Seis meses após o assassinato do 3º sargento Célio Ferreira Souza, da 17ª Cia. de Polícia Militar Independente, em João Monlevade, os suspeitos do crime continuam presos e aguardando julgamento. Contudo, devido à pandemia do coronavírus, não há previsão para que isso ocorra. O crime ocorreu dia 27 de setembro.
Conforme apurado pela DeFato, os suspeitos cumprem a rotina diária na unidade prisional de Monlevade. Eles não têm qualquer destaque de mau comportamento em suas fichas. O suspeito de ser autor dos disparos e seu comparsa foram presos horas após o crime. Os demais envolvidos foram presos durante investigação da 4ª Delegacia Regional de Polícia Civil de João Monlevade, que concluiu o inquérito sobre o caso em menos de 30 dias.
Relembre o caso
O assassinato foi premeditado. Essa premeditação não foi necessariamente contra o 3º sargento, mas contra a Polícia Militar. O proprietário da casa onde Célio foi morto foi preso por isso. Conforme investigações, ele atraiu os policiais à sua casa, com a informação de que seu filho estaria sendo ameaçado de morte. “Tanto foi premeditado que o filho que ele disse estar sendo ameaçado, na verdade estava junto dos dois presos pelo assassinato. Ele observou o crime à distância”, informou época a delegada adjunta da 4ª Delegacia Regional de Polícia Civil de João Monlevade, Camila Batista Alves.

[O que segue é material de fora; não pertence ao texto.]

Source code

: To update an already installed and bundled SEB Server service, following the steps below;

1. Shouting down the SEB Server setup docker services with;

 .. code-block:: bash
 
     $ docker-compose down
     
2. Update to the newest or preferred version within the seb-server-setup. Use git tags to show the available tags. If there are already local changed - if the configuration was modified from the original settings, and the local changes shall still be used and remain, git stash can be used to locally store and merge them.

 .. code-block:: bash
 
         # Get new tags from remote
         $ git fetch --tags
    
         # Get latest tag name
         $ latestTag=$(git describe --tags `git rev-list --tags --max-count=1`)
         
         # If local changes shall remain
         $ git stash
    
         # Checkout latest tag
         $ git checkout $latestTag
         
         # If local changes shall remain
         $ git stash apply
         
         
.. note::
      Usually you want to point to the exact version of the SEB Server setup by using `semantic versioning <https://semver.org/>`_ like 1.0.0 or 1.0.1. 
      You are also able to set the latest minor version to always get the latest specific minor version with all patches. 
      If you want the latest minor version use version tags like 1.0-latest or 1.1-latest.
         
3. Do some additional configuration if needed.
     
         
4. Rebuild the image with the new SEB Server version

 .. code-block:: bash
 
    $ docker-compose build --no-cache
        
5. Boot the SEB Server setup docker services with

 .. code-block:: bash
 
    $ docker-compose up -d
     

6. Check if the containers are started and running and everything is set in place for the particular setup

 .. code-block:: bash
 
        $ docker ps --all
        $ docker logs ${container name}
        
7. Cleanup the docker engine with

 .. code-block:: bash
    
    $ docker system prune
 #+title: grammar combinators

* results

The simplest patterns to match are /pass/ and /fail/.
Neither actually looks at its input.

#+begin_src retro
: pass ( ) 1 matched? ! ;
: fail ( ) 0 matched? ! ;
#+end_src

Durante reconstituição do crime , com a participação dos dois presos, verificou-se ainda que C.R.R.M., de 18 anos, foi o autor dos disparos e estava acompanhado de I.O.C., de 20 anos, que veio da cidade de Itabira. Célio morreu em decorrência de dois tiros na cabeça. Tão logo foi atingido pelo primeiro disparo, à curta distância, o policial caiu de joelhos e foi executado com o segundo tiro.